Advanced options - bbuchfink/diamond GitHub Wiki

Advanced options

  • --dbsize #

    Effective size of the database in letters (affects computation of e-values).

  • --seed-cut #

    Cutoff for masking low complexity seeds in bits/letter. The defaults are 0.9 for the fast mode, 0.8 for the default mode and 1.0 otherwise. (Supported since v2.0.12)

  • --motif-masking (0,1)

    Enable soft-masking of a fixed set of highly abundant sequence motifs. Enabled by default in the fast, default, mid-sensitive and sensitive mode. (Supported since v2.0.12)

  • --ext (banded-fast,banded-slow,full)

    This option determines how band sizes are setup for banded Smith-Waterman extension. The banded-slow setting is slightly slower but more accurate. The defaults are banded-fast for the default and sensitive modes, and banded-slow for the more-sensitive, very-sensitive and ultra-sensitive modes.

    Setting this option to full will compute full-matrix instead of banded Smith Waterman extensions, vectorized using the SWIPE algorithm. Full-matrix extensions are more accurate but will reduce performance. Supported since v2.0.7.

  • --band #

    Set a fixed band size for banded Smith Waterman extension. Setting this option overrides the preconfigured defaults set by the --ext option. Note that the band size is first determined by chaining, while this parameter provides an additional band margin in both directions.

  • --no-ranking

    Disable ranking heuristic. Ranking refers to a heuristic that eliminates hits prior to full gapped extension. It works by establishing a tentative order on the target sequences that were hit with respect to a single query. This order is determined by ungapped extension scores at seed hits. The aligner will compute gapped Smith-Waterman extensions for chunks of targets (see --ext-chunk-size) according to the ranking order until no alignment was found for the current chunk that meets the user-specified reporting criteria.

    Setting this option disables the ranking heuristic, causing gapped extensions to be computed for all seed hits.

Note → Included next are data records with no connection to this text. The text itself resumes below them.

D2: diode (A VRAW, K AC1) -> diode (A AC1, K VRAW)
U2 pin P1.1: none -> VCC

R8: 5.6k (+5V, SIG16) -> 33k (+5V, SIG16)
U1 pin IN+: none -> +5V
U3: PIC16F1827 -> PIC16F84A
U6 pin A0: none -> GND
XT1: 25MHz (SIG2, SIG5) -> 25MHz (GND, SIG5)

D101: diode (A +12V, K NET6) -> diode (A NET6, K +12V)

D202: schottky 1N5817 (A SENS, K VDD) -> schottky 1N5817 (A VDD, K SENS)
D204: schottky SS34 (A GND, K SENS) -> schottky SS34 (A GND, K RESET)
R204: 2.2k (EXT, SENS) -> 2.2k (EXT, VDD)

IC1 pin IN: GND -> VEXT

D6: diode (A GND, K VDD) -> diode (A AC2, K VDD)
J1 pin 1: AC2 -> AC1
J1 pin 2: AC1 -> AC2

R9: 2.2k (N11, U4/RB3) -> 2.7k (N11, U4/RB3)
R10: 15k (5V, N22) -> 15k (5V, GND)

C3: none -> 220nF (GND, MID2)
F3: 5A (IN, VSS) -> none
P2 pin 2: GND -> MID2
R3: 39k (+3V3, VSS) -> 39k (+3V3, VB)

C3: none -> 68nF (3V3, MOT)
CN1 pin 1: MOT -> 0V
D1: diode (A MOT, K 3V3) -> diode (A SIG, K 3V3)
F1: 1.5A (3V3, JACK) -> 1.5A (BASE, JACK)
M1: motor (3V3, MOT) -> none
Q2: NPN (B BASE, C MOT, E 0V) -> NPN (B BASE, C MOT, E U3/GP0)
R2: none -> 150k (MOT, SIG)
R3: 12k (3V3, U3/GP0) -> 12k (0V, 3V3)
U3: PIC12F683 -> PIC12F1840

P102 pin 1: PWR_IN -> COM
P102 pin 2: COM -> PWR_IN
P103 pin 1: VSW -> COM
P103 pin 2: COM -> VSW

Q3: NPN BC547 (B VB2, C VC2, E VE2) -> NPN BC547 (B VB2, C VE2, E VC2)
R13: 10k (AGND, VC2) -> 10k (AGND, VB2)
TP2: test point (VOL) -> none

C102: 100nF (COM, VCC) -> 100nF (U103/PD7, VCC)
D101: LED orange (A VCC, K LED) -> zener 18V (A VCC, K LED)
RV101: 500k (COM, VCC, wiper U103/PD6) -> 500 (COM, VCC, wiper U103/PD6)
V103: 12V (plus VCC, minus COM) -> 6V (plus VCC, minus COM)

    Option supported since v2.0.3.

  • --gapped-filter-evalue #

    Set the e-value threshold for the gapped filter heuristic that estimates gapped scores prior to full extension (0.0 to disable this filter step). This is a normalized e-value with respect to a database size of 1 billion letters. The default is 1.0 for the sensitive to ultra-sensitive modes and 0.0 otherwise. Supported since v2.0.7.

  • --ext-chunk-size #

    The chunk size of target sequences used by the ranking heuristic (see above). Higher numbers improve the accuracy of the algorithm. The default is the number specified by the --max-target-seqs/-k option, rounded up to the next multiple of 32, with a minimum of 128 and a maximum of 400. When using --top, the default value is 128.

    Option supported since v2.0.3.

  • --xml-blord-format

    Use gnlBL_ORD_ID style format for hit IDs in XML output.

  • --range-cover #

    The minimum percentage of a hit's query range that needs to be spanned by higher scoring hits for a hit to be deleted in range culling mode (default=50.0).

  • --culling-overlap #

    The minimum percentage of a hit's query or target range that needs to be spanned by a higher scoring hit against the same target for a hit to be deleted. (default=50.0)

  • --bin #

    The number of bins for storing seed hits. Higher numbers will lead to the creation of more temporary files, reduce memory usage of the extension stage, but also slightly reduce efficiency. The default value is 16, except for the ultra-sensitive mode which uses --bin 64 by default.

  • --no-unlink

    Disable unlinking of temporary files.

Legacy options

  • --freq-masking

    Enable masking of seeds based on frequency instead of complexity. This was the default behaviour prior to v2.0.12. (Supported since v2.0.12)

  • --freq-sd #

    Set the number of standard deviations above the average frequency for ignoring a seed. The default values are 50 in default mode, 20 in sensitive mode, 200 in more-sensitive mode, 15 in very-sensitive mode and 20 in ultra-sensitive mode.